Treinta de los manifestantes entraron, a nombre de todos los allí reunidos, a dialogar con el viceministro de Cultura -entre tanta noticia no es claro porqué el ministro no acudió en persona-. Hubo, al parecer, un acuerdo entre las partes. Lo principal habría sido la aceptación, por parte del gobierno, de dialogar con aquellos que expresaban su descontento. Y por primera vez, de las cuatro ocasiones que he mencionado, me emocioné con la posibilidad real de que algo pasara. Confié en que algo era posible, pese a todo.

Pero mi esperanza, que tiene las patas cortas en todo lo referente a Cuba y a la posibilidad de un país más inclusivo, más justo, sufrió un golpe duro, como cuando a uno le llega un pelotazo en medio del pecho y se queda sin aire: al día siguiente el gobierno montó una campaña de desprestigio en contra de los manifestantes. Y el propio presidente de Cuba, Miguel Díaz-Canel, hablaba en público de una guerra en contra de los enemigos del país, y hablaba de un show mediático al referirse a la congregación frente al Ministerio de Cultura. El domingo 29 se convocaba a un mitin “espontáneo” en un parque de La Habana para expresar el respaldo a la revolución y el repudio a los manifestantes.

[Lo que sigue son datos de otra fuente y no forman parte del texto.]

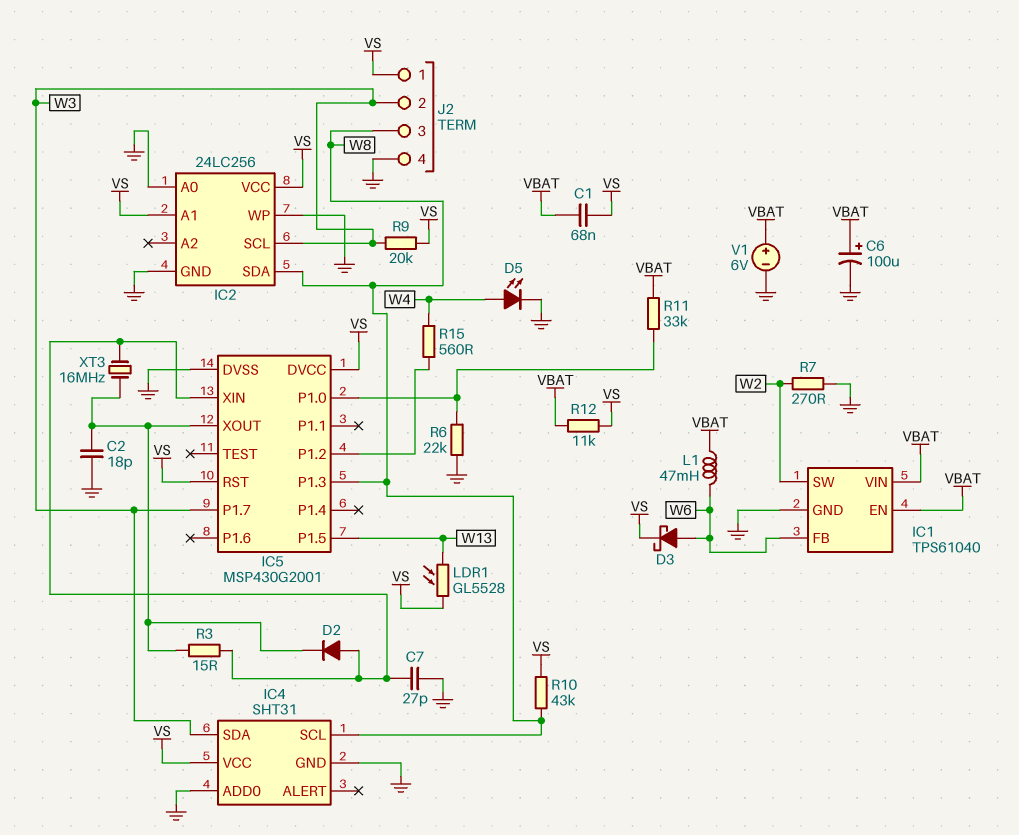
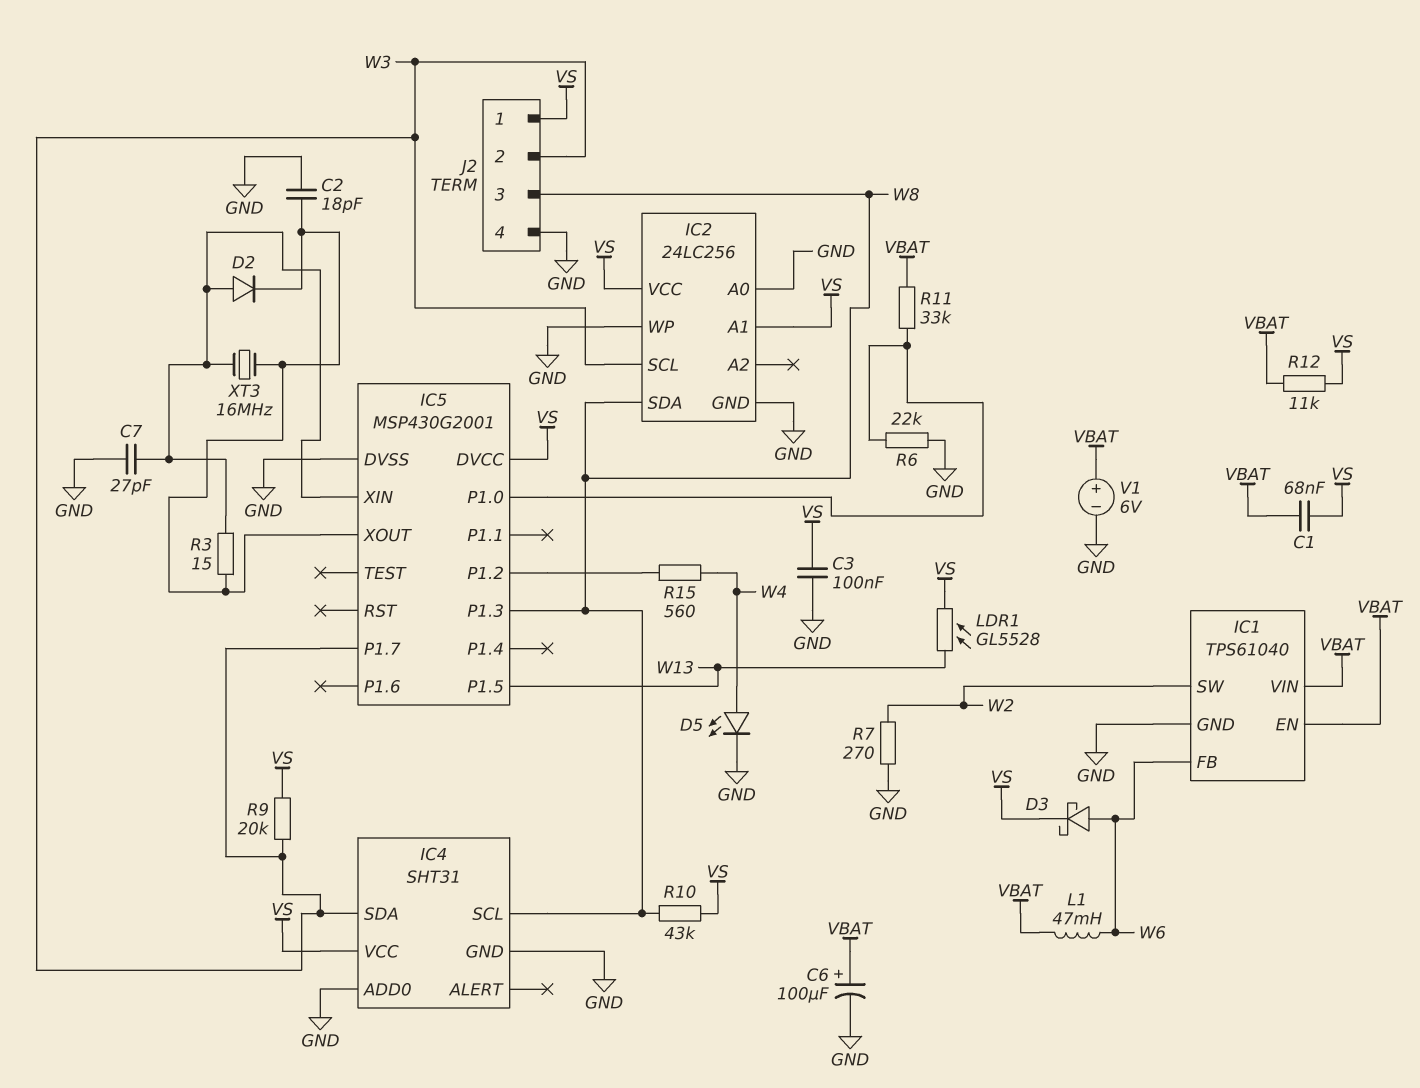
C3: none -> 100nF (GND, VS)
IC5 pin RST: VS -> none

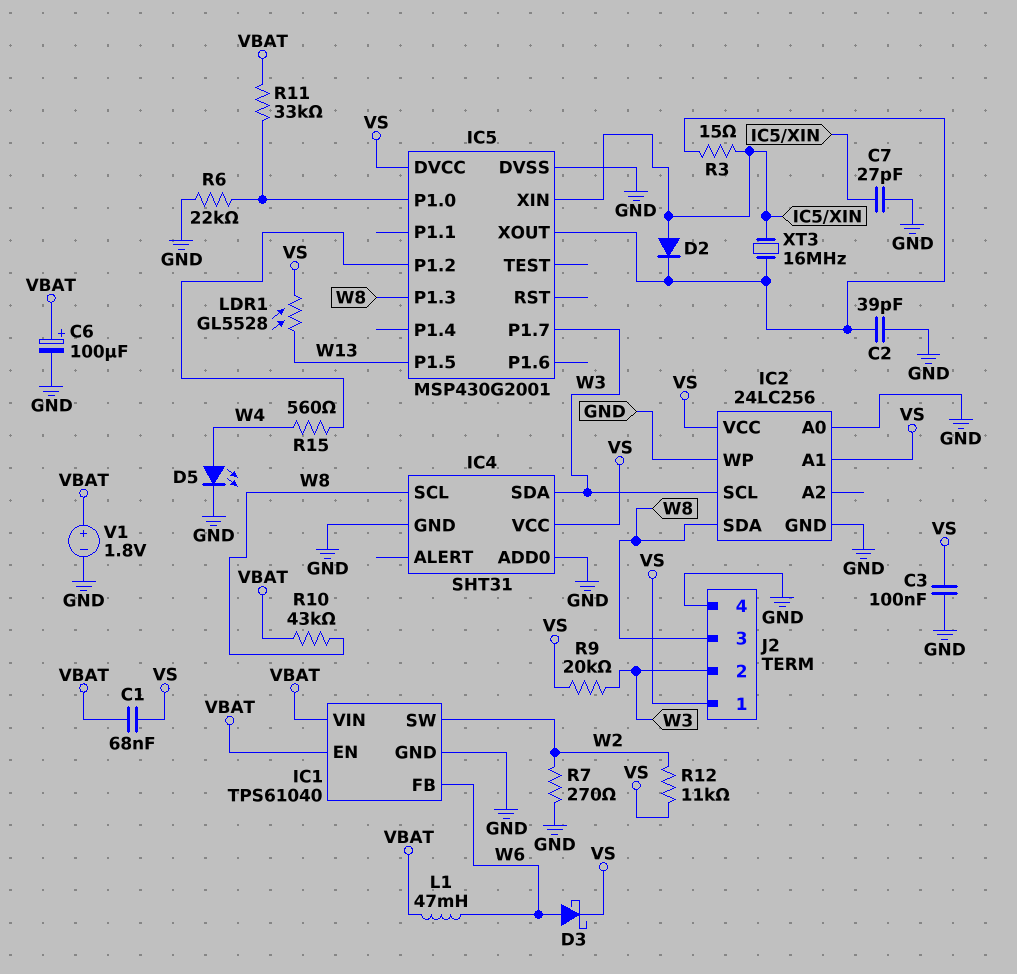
C2: 18pF (GND, IC5/XOUT) -> 39pF (GND, IC5/XOUT)
R10: 43k (VS, W8) -> 43k (VBAT, W8)
R12: 11k (VBAT, VS) -> 11k (VS, W2)
V1: 6V (plus VBAT, minus GND) -> 1.8V (plus VBAT, minus GND)

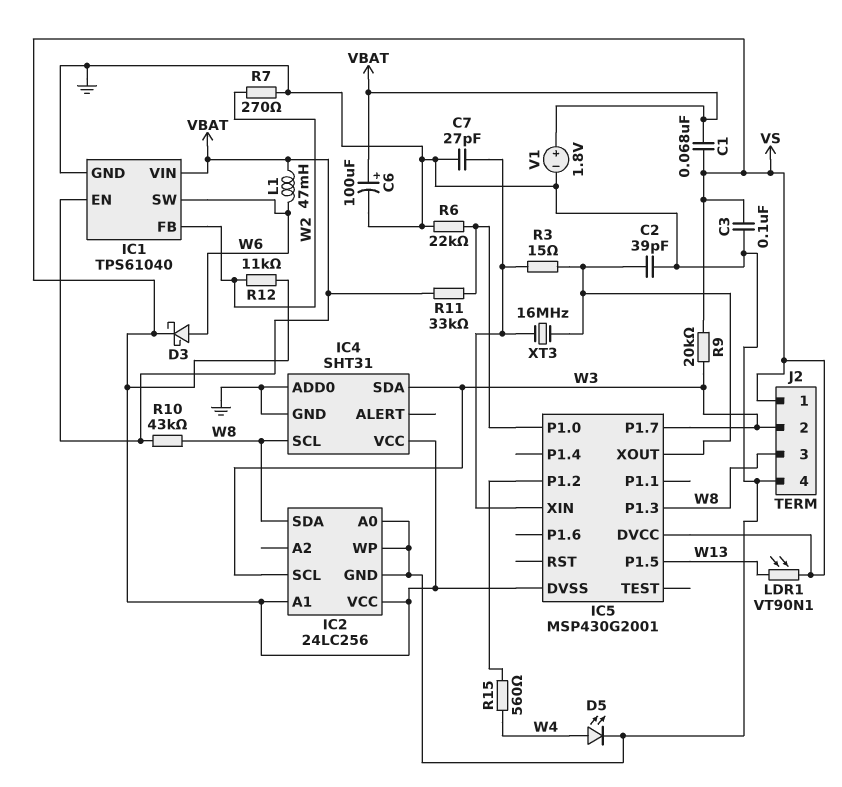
D2: diode (A IC5/XIN, K IC5/XOUT) -> none
IC1 pin FB: W6 -> W2
IC1 pin SW: W2 -> W6
IC5 pin DVSS: GND -> VS
LDR1: GL5528 (VS, W13) -> VT90N1 (VS, W13)

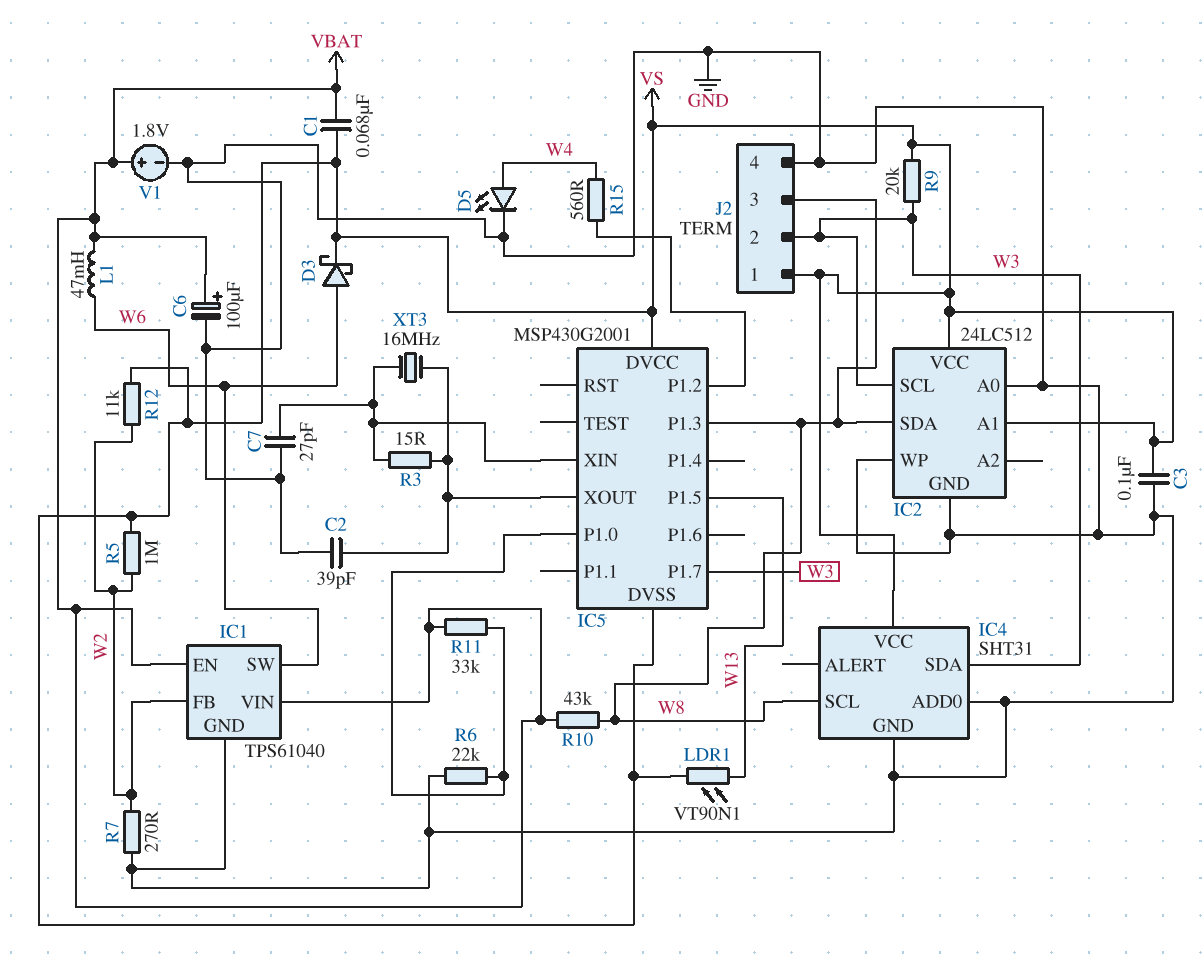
IC2: 24LC256 -> 24LC512
R5: none -> 1M (VS, W2)

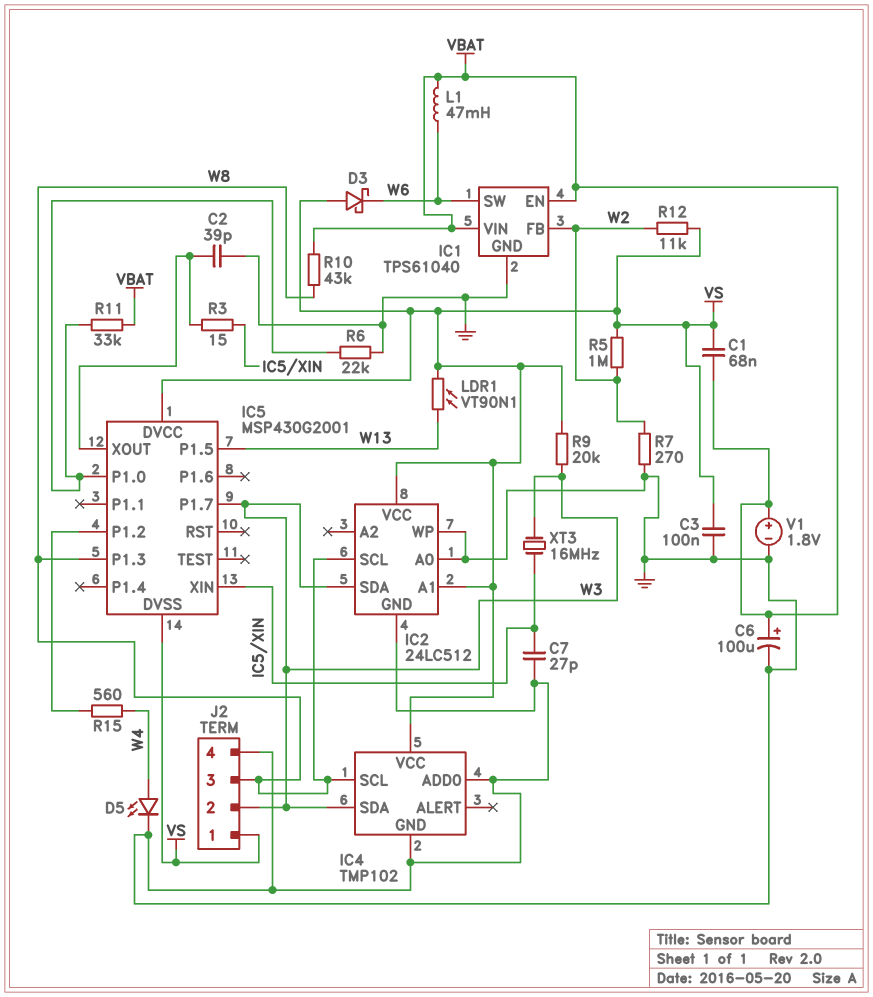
D3: schottky (A W6, K VS) -> schottky (A VS, K W6)
IC2 pin SCL: W3 -> W8
IC2 pin SDA: W8 -> W3
IC4: SHT31 -> TMP102
XT3: 16MHz (IC5/XIN, IC5/XOUT) -> 16MHz (IC5/XIN, W3)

Y yo, que había estado con la emoción a flor de piel por la posibilidad de un futuro diferente, más tolerante, más libre, recogí una vez más los ripios de mi esperanza y los guardé de nuevo en una cajita en el fondo de una gaveta a esperar por la próxima vez en que la Historia se despliegue ante nosotros y volvamos a creer en la viabilidad de un cambio.